:: Records for this exercise
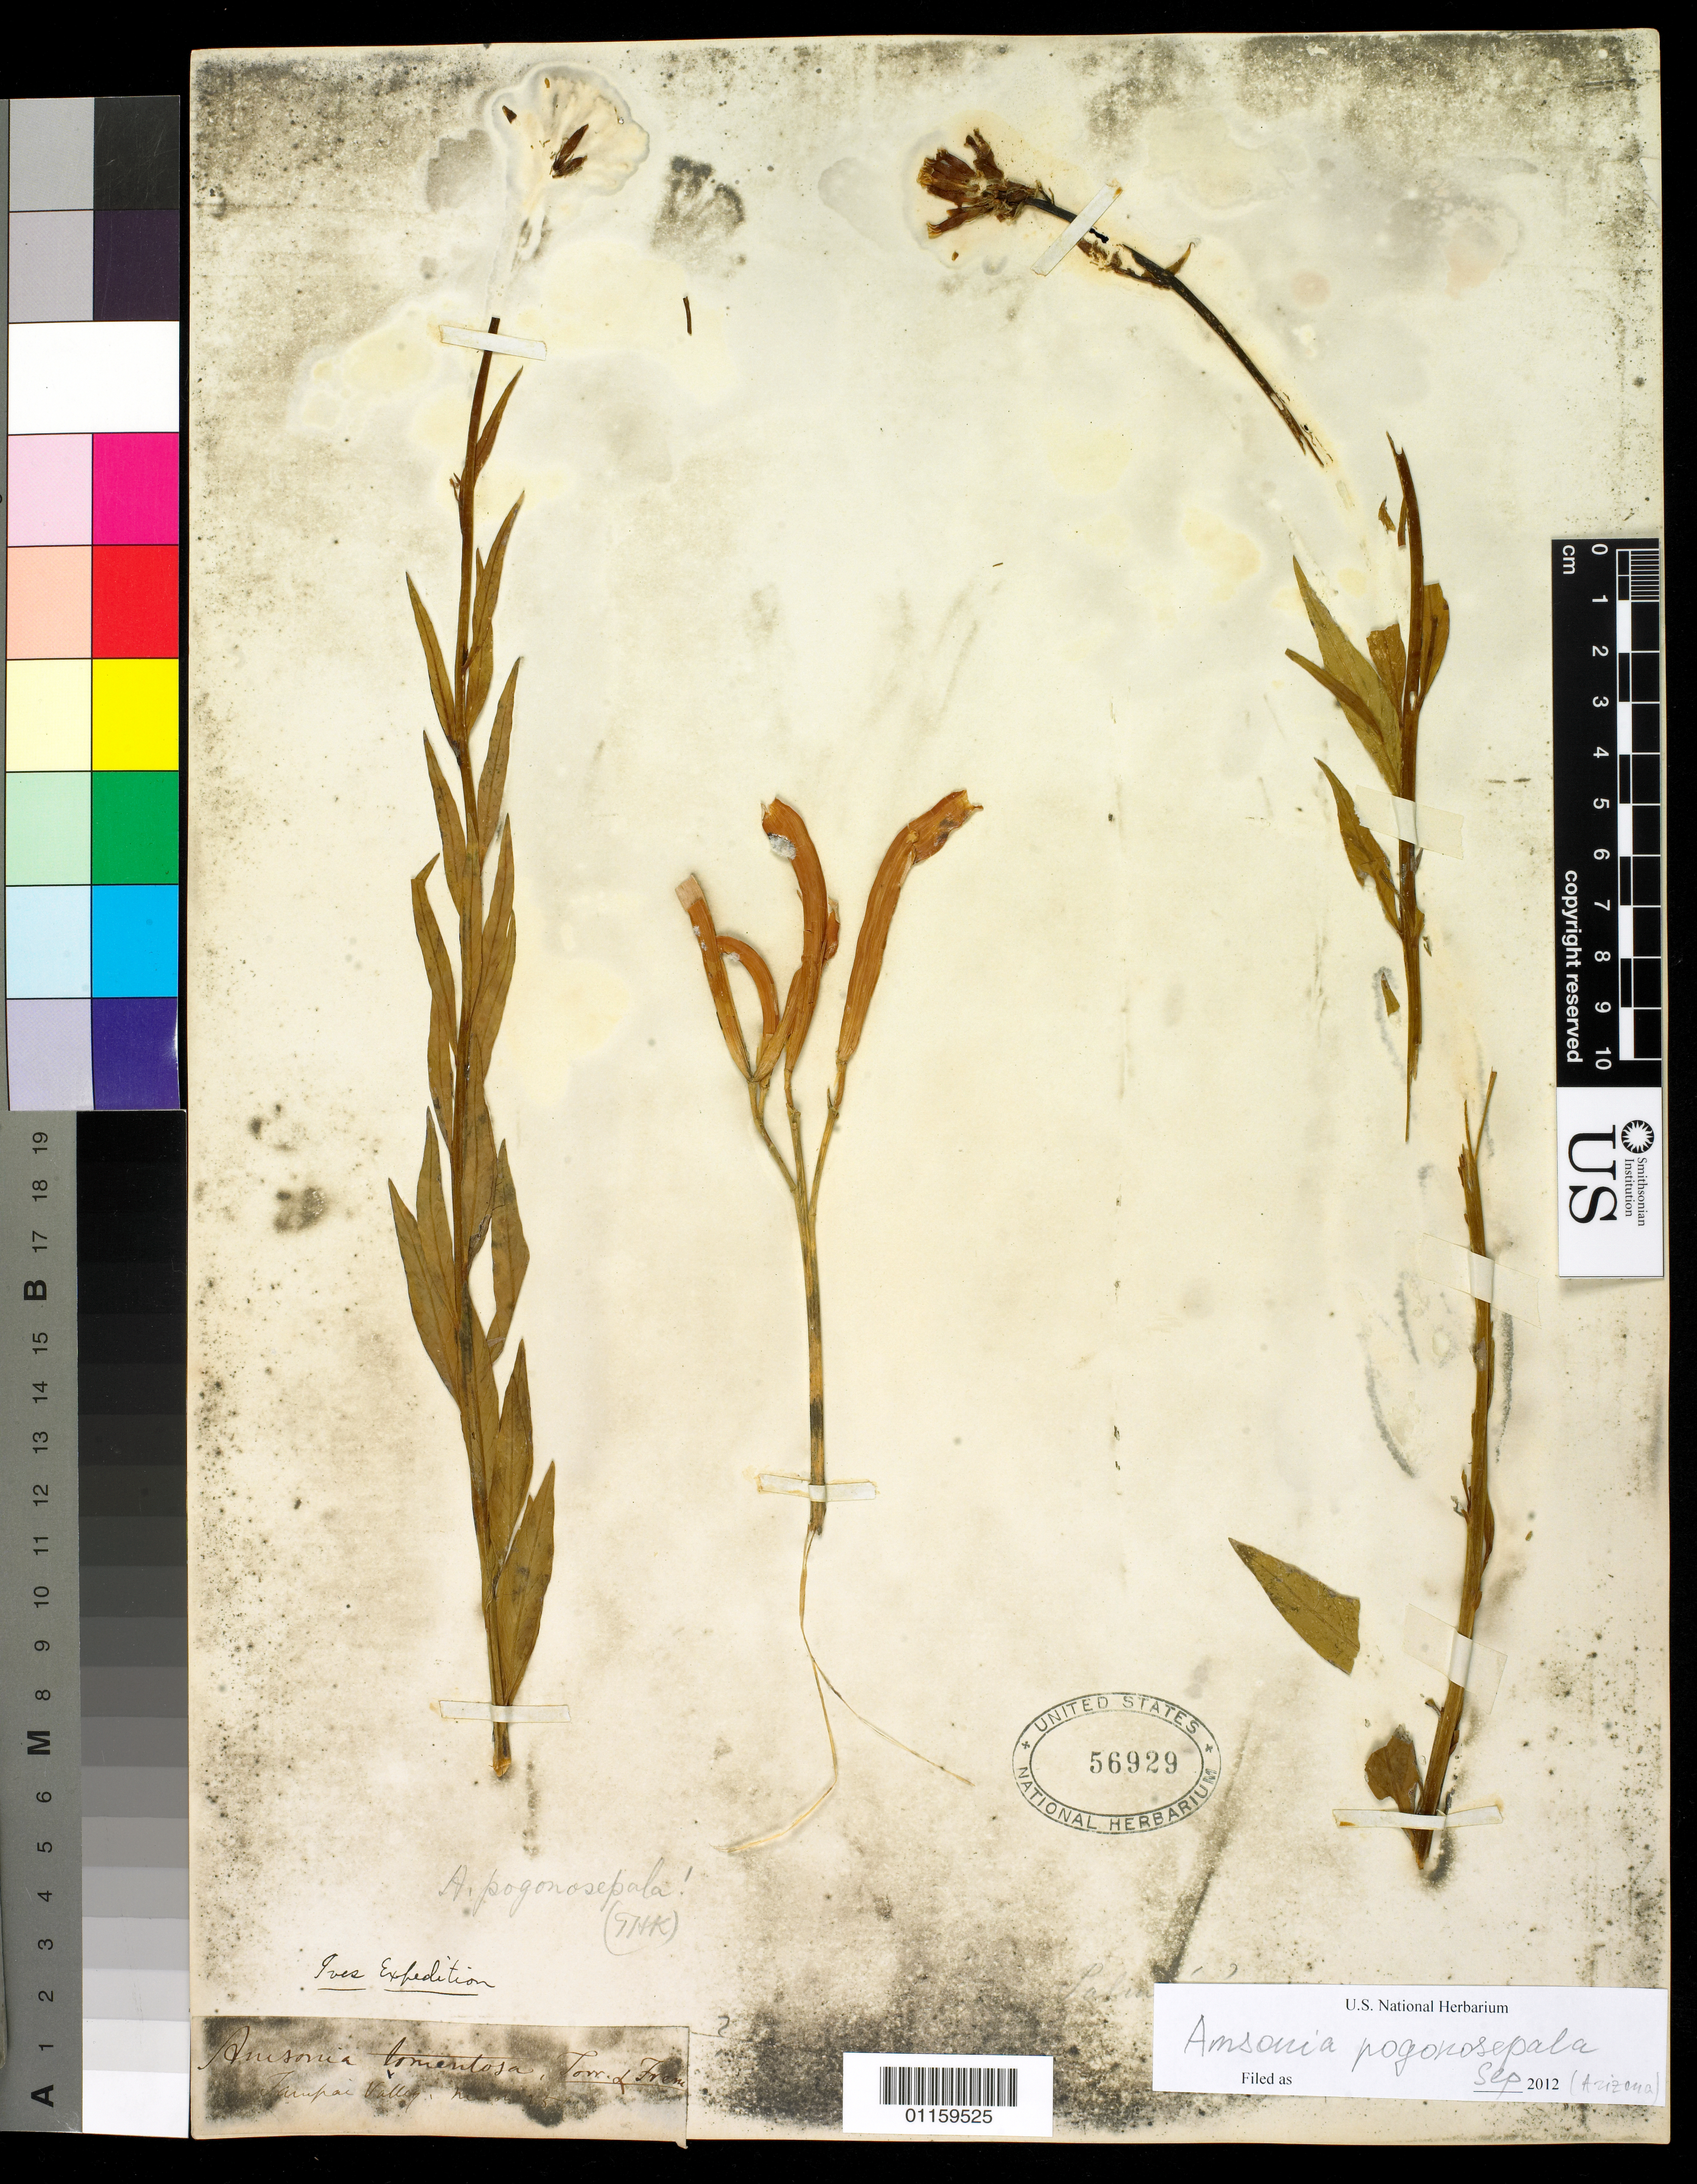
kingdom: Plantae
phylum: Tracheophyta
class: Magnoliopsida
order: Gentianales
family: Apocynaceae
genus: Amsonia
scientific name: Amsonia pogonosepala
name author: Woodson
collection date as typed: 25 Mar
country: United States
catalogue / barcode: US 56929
::::
● What to do
Present the listing above as a two-column CSV with the headers field and value, one row per field. Put each field name and its value in its own quoted entry, replace any line breaks with spaces, cover the whole listing, and omit the pictures.

● Output of the exercise
field,value
"kingdom:","Plantae"
"phylum:","Tracheophyta"
"class:","Magnoliopsida"
"order:","Gentianales"
"family:","Apocynaceae"
"genus:","Amsonia"
"scientific name:","Amsonia pogonosepala"
"name author:","Woodson"
"collection date as typed:","25 Mar"
"country:","United States"
"catalogue / barcode:","US 56929"